With Storm Surfers 3D, not only do we get the cutting edge of 3D technology, but we also get two subjects in best friends and Aussie surfing legends Ross Clarke-Jones and two-time World Champion Tom Carroll. The pair have been at the extreme of their sport for decades. Both of them rapidly closing in on fifty at the time of this documentary (Caroll turning fifty and and Clarke-Jones forty-five), they haven’t slowed down much from pushing the sport to its most dangerous limits.
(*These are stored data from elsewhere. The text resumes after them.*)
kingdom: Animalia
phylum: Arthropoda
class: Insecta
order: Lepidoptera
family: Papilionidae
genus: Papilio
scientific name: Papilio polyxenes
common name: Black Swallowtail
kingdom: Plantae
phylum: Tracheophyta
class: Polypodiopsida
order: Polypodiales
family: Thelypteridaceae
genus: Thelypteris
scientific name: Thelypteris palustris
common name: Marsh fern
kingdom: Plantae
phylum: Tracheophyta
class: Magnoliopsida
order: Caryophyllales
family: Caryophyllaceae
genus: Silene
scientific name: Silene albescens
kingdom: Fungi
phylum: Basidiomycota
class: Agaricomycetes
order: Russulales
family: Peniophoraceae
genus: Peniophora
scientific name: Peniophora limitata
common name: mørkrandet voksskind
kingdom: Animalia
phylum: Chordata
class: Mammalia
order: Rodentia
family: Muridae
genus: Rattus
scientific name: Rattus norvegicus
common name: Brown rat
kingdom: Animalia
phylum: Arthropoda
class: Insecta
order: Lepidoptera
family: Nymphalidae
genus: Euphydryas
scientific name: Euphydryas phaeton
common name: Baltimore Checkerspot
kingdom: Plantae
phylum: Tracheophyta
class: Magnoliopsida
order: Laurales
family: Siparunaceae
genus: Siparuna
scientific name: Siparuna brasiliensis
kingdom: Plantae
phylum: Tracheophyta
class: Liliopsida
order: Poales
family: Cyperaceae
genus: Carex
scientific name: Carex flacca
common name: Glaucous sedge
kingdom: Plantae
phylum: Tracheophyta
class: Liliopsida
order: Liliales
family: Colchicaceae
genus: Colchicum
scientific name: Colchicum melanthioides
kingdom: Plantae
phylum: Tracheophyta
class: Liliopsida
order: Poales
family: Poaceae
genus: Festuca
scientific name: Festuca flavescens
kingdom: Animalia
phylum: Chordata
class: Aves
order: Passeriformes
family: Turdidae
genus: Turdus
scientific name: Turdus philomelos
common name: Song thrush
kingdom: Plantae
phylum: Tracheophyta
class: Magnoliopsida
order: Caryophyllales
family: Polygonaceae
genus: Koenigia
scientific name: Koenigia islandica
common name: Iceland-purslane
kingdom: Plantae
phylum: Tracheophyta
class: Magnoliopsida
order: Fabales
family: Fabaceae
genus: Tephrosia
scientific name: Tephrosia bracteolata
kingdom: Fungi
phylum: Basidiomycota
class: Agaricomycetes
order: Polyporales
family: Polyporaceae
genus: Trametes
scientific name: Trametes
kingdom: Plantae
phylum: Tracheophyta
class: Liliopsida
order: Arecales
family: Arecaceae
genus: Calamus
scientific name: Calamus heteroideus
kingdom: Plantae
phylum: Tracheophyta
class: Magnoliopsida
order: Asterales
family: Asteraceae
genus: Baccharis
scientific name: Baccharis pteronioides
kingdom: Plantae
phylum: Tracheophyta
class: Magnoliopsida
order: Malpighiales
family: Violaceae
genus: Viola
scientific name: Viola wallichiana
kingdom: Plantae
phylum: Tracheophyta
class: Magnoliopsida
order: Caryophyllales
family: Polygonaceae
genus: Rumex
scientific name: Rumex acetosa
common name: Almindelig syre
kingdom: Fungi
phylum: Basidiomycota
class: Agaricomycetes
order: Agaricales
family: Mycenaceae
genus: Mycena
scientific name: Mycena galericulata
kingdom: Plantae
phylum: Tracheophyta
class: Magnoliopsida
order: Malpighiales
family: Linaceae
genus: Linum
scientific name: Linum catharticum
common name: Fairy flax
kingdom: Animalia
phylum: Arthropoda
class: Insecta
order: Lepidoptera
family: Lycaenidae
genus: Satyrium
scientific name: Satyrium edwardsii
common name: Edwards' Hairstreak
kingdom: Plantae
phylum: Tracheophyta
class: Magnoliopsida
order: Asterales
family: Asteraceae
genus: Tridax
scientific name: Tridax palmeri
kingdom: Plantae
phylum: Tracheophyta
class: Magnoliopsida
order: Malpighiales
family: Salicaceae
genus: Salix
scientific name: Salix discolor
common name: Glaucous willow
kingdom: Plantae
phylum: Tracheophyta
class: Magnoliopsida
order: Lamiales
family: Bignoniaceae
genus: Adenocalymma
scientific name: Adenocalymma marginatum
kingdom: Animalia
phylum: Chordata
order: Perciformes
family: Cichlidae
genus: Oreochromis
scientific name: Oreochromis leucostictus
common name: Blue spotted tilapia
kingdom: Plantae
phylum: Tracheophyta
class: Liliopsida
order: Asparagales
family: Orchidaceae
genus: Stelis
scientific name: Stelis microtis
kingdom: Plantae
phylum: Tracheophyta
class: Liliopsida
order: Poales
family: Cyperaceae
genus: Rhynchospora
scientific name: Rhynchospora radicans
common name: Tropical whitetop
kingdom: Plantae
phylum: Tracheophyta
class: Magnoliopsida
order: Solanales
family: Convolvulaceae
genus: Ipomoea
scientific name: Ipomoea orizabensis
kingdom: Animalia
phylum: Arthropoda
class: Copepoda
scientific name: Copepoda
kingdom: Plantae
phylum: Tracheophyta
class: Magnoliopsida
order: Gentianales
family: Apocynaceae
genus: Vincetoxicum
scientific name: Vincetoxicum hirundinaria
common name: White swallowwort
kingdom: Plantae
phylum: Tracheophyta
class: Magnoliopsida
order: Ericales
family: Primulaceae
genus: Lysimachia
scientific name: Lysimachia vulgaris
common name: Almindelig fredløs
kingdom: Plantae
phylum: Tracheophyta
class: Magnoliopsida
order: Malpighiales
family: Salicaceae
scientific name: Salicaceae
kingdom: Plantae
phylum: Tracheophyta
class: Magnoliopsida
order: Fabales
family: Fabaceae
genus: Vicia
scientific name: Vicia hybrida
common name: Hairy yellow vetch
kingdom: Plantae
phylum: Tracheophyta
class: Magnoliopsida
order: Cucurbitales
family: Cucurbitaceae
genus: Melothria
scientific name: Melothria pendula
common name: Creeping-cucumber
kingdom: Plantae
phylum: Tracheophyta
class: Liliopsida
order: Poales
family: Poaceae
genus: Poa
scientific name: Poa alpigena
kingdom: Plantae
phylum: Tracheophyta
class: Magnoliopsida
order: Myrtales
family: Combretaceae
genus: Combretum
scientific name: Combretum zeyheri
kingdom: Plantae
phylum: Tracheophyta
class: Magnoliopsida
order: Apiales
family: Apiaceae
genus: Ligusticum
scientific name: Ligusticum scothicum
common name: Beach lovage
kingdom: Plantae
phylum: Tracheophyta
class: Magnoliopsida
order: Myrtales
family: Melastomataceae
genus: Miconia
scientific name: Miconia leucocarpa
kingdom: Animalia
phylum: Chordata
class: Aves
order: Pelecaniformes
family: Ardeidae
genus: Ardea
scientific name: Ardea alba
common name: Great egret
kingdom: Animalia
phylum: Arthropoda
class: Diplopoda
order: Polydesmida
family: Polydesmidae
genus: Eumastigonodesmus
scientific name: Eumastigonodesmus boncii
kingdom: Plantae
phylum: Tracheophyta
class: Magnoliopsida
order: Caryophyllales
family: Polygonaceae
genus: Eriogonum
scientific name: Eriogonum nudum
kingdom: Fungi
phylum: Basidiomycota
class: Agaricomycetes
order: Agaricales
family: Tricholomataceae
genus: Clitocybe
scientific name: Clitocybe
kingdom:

The documentary, similar to The Endless Summer, follows these two friends, the outgoing and still nearly stark-raving mad daredevil Ross Clarke-Jones and the somewhat more subdued family man with three young daughters, Ross Carroll, as they travel throughout the Southern Hemisphere’s winter surfing season looking for the big waves, often in the middle of nowhere, that have made them surfing legends among the younger generation. This big wave or “tow-surfing”, as it is called, is a spectacular feat to witness, requiring the coordination of the team’s personal meteorologist, (and often the inclusion of helicopters and fishing boats) and jet skis to tow them onto the waves.